Australian banks are calling on Parliament to make progress with legislation around payments modernisation which has remained stagnant for several months.
The Treasury Laws Amendment (Miscellaneous Measures) Bill 2024 was launched in the House of Commons in November 2023 as the Treasury Laws Amendment (Better Targeted Superannuation Concessions and Other Measures) Bill 2023.
This original piece of legislation was finally cleared after its third reading in October 2024 and subsequently presented to the Senate, with its first reading in the upper house occurring on 10 October.
However, the Senate decided to split the Bill in two, creating the Treasury Laws Amendment Bill 2024. This has further drawn out the legislative process, and the Australian banking industry is keen to see further progress.
“The payments system has rapidly evolved, yet regulations have not been updated for over 25 years,” said Anna Bligh, CEO of the Australian Banking Association (ABA), an industry trade body.
“When the current laws were made in 1998, cash and cheques were the dominant payment methods, internet shopping didn’t exist and mobile phones still had antennas.”
Google and Apple
Like other developed economies, Australia has seen a proliferation in digital wallet usage and adoption in recent years. Digital wallets have become the main competitors to debit and credit cards as a primary payment method, particularly those provided by Google and Apple.
The ABA cites data released by the Reserve Bank of Australia (RBA) showing that over 500 million payments worth over AUS$20bn are made in Australia each month. The association believes this needs to be addressed in regulation.
Terms of the legislation will grant the RBA new powers to better regulate Australia’s evolving and rapidly digitising payments landscape. For example, the Reserve Bank will be able to designate certain payments systems, which will then be considered ‘designated payment systems’ in regulation thereafter.
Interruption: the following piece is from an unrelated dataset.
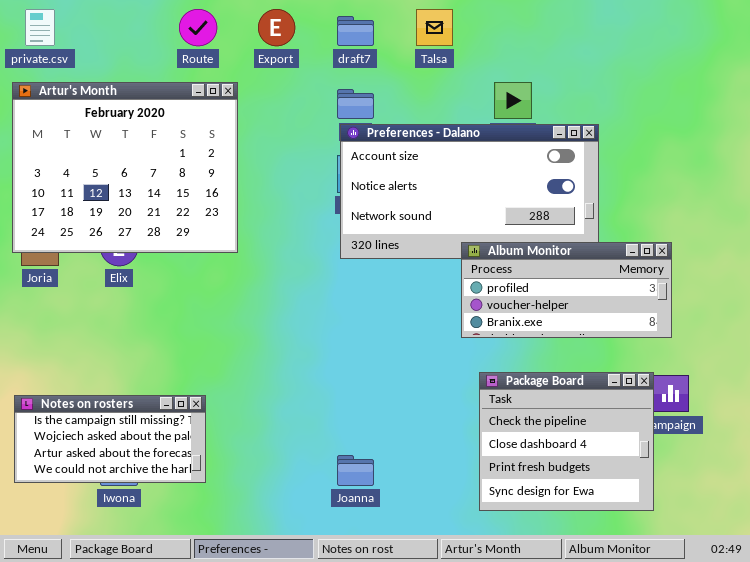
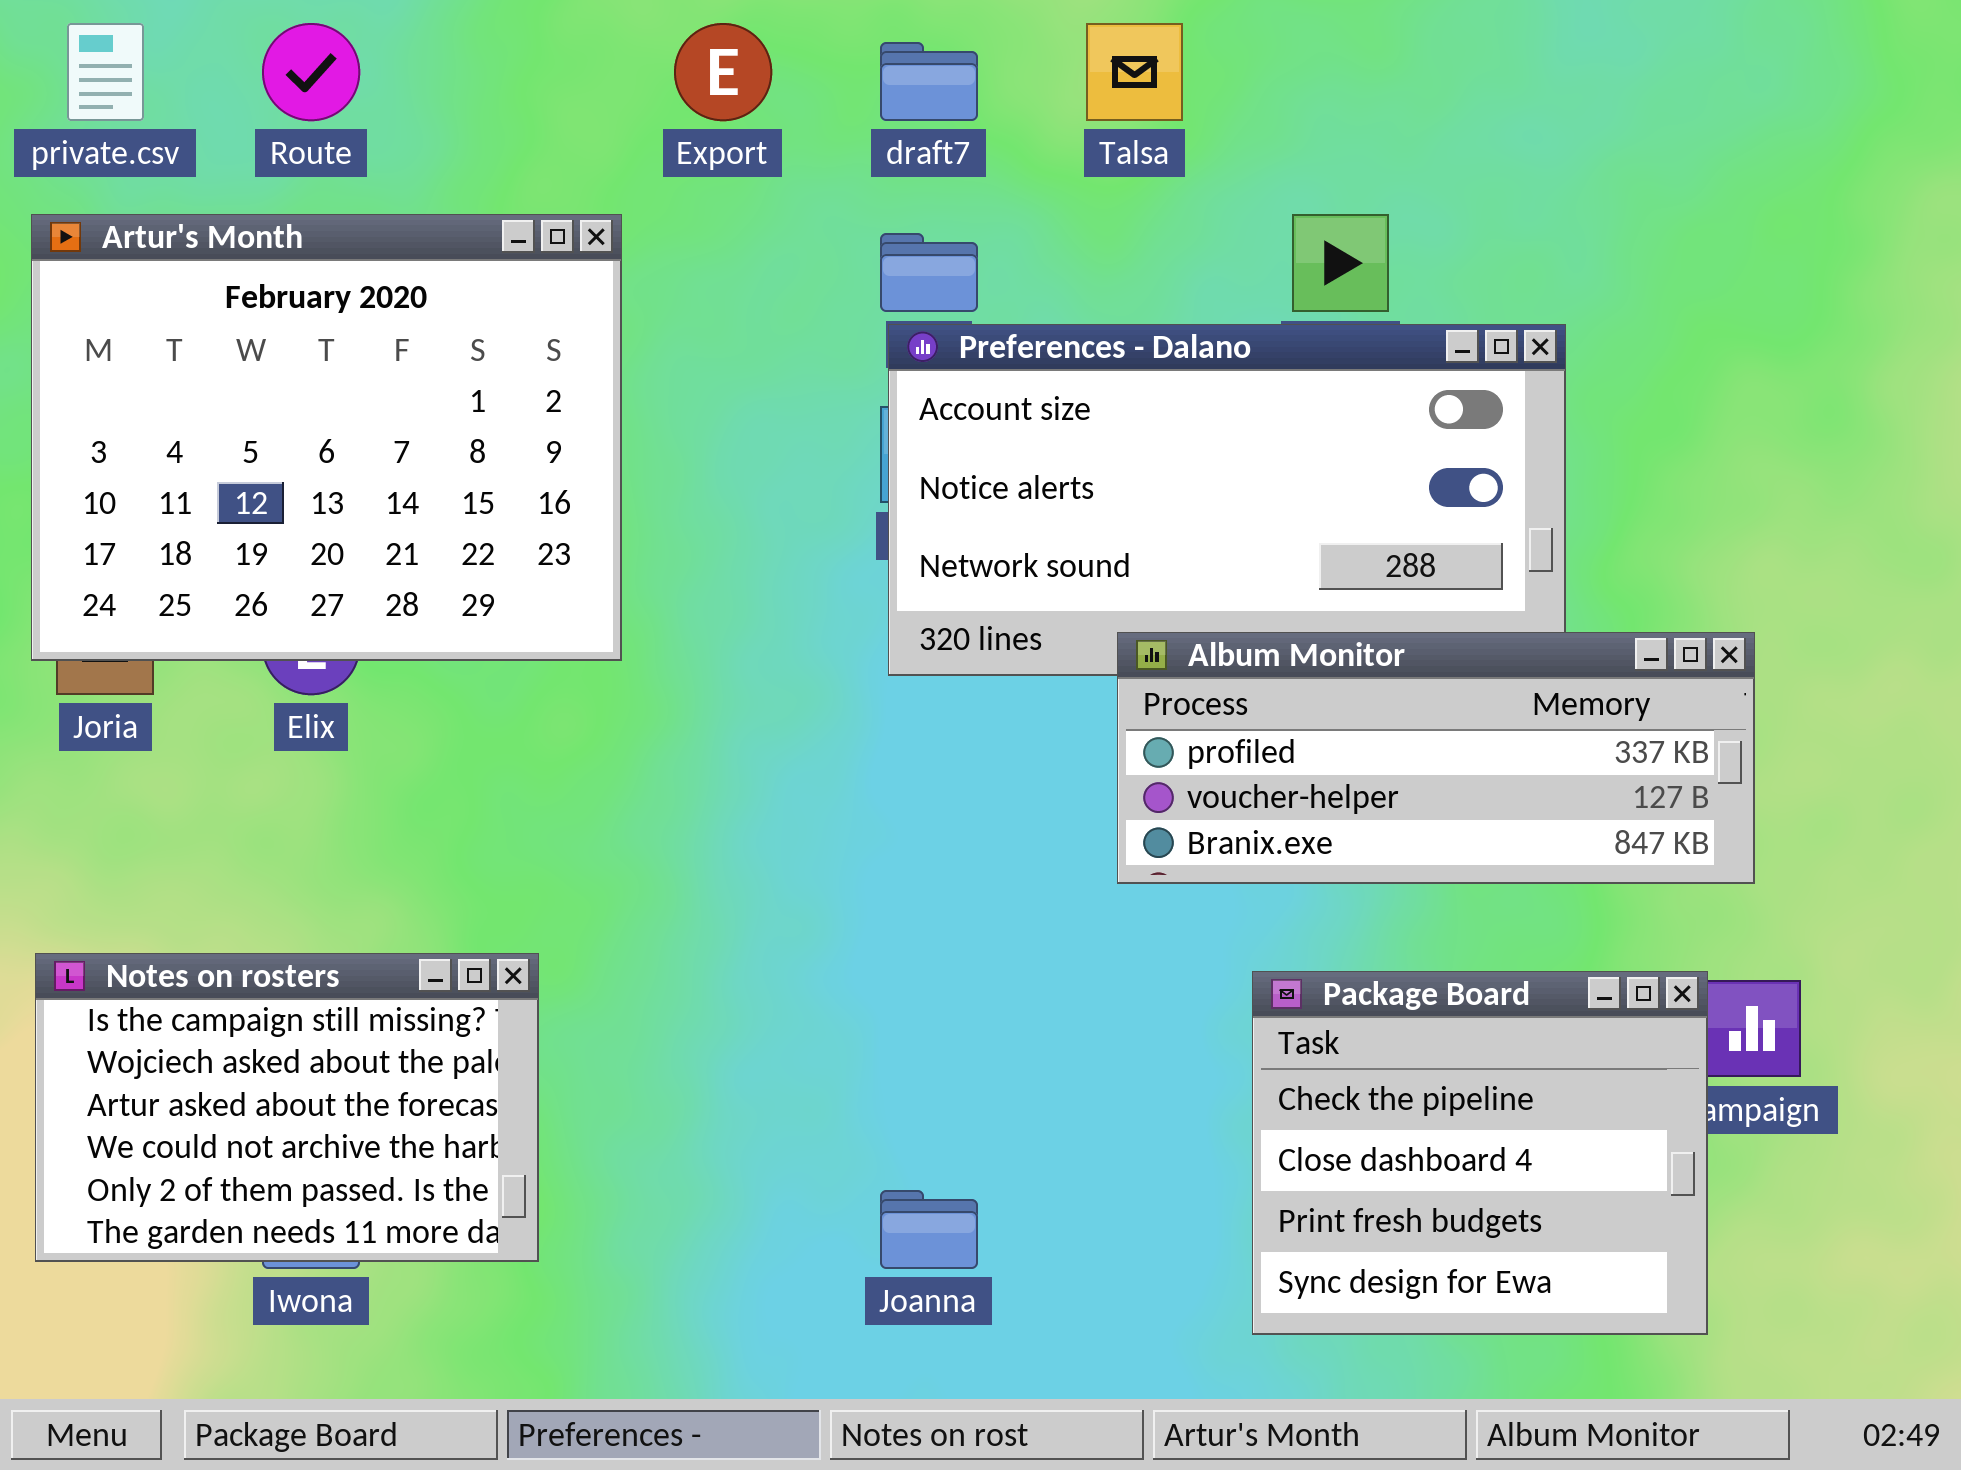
Route: [179,9,217,46] -> [262,23,360,121], moved
Album Monitor: [461,242,672,338] -> [1117,632,1755,884], resized
Notes on rosters: [14,395,206,483] -> [35,953,539,1262], resized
The Bank would also be able to impose an ‘access regime’ on participants in a designated payments system, determine standards to be complied with within these systems, and give directions to companies within the systems.
Australia’s payments regulation needs to be fit for purpose to ensure all consumers are protected, the ABA asserts. It is notable that the ABA has singled out Google and Apple in its own statement, yet neither firm is mentioned in the legislation.
This does not mean that Google and Apple’s growing role in payments has not been noticed by Australian regulators or legislators, however. It certainly has been in other developed Western jurisdictions, such as the US and the EU.
In the former, Google Pay was placed under the supervisory authority of the Consumer Finance Protection Bureau (CFPB) last year, while in the EU a long-running antitrust case saw Apple grant smaller competitors access to its tap-to-pay technology.
“We are in a digitally dominant world now. Jurisdictions such as the EU have taken steps to recognise that mobile wallets are part of the payments system, and it’s time for Australia to do the same,” said the ABA’s Bligh.
She concluded: With mobile wallets becoming a dominant force in Australia’s payments architecture – it’s only fair that global tech companies are subject to the same oversight and consumer protection laws as the rest of the payments system.
“These reforms can be passed this sitting fortnight. They were first flagged over 1200 days ago and are urgently needed to ensure payments regulations remain fit-for-purpose and provide the necessary customer protections.”